Working data Block Start

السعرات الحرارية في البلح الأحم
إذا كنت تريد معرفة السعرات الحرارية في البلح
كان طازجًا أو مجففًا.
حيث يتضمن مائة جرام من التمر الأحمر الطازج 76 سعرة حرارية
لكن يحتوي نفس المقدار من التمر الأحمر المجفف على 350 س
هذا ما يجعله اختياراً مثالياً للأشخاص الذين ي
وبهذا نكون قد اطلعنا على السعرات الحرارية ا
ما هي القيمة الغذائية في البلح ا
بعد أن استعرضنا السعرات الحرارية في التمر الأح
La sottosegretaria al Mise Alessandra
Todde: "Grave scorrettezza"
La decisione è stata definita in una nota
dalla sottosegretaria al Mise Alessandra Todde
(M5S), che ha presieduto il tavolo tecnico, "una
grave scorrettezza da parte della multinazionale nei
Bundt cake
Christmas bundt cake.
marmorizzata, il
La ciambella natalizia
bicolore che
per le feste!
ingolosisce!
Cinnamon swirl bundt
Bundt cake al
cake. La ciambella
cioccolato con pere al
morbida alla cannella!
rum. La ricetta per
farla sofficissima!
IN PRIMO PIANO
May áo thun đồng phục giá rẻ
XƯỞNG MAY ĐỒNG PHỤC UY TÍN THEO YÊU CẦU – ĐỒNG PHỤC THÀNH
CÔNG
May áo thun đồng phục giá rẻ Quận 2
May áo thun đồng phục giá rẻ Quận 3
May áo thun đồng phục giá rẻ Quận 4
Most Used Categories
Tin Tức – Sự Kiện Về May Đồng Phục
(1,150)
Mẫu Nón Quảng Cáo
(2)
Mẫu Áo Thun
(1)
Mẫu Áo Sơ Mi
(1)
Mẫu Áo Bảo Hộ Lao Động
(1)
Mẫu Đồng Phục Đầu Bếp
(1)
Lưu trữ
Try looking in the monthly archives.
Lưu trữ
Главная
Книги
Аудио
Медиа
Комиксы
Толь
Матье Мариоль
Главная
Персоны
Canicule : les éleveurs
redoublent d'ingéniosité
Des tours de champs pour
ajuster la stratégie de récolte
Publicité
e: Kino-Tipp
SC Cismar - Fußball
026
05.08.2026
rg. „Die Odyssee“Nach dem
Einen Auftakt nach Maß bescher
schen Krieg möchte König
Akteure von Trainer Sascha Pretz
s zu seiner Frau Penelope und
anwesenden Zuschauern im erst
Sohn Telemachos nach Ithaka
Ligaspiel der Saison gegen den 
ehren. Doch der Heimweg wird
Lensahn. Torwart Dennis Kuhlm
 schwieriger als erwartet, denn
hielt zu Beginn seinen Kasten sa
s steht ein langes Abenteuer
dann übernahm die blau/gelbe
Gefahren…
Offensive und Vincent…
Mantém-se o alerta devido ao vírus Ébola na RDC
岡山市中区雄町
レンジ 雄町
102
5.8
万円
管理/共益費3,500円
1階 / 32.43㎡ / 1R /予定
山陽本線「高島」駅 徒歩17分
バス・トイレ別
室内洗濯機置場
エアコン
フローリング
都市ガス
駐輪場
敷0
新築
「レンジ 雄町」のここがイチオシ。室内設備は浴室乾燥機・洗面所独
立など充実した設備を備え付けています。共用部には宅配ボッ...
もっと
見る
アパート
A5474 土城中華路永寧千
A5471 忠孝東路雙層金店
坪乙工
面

Working data Block End

• Exercise instructions:
Copy out whichever lines of the listing contain the word "التمر".

• Output for this exercise:
حيث يتضمن مائة جرام من التمر الأحمر الطازج 76 سعرة حرارية
لكن يحتوي نفس المقدار من التمر الأحمر المجفف على 350 س
بعد أن استعرضنا السعرات الحرارية في التمر الأح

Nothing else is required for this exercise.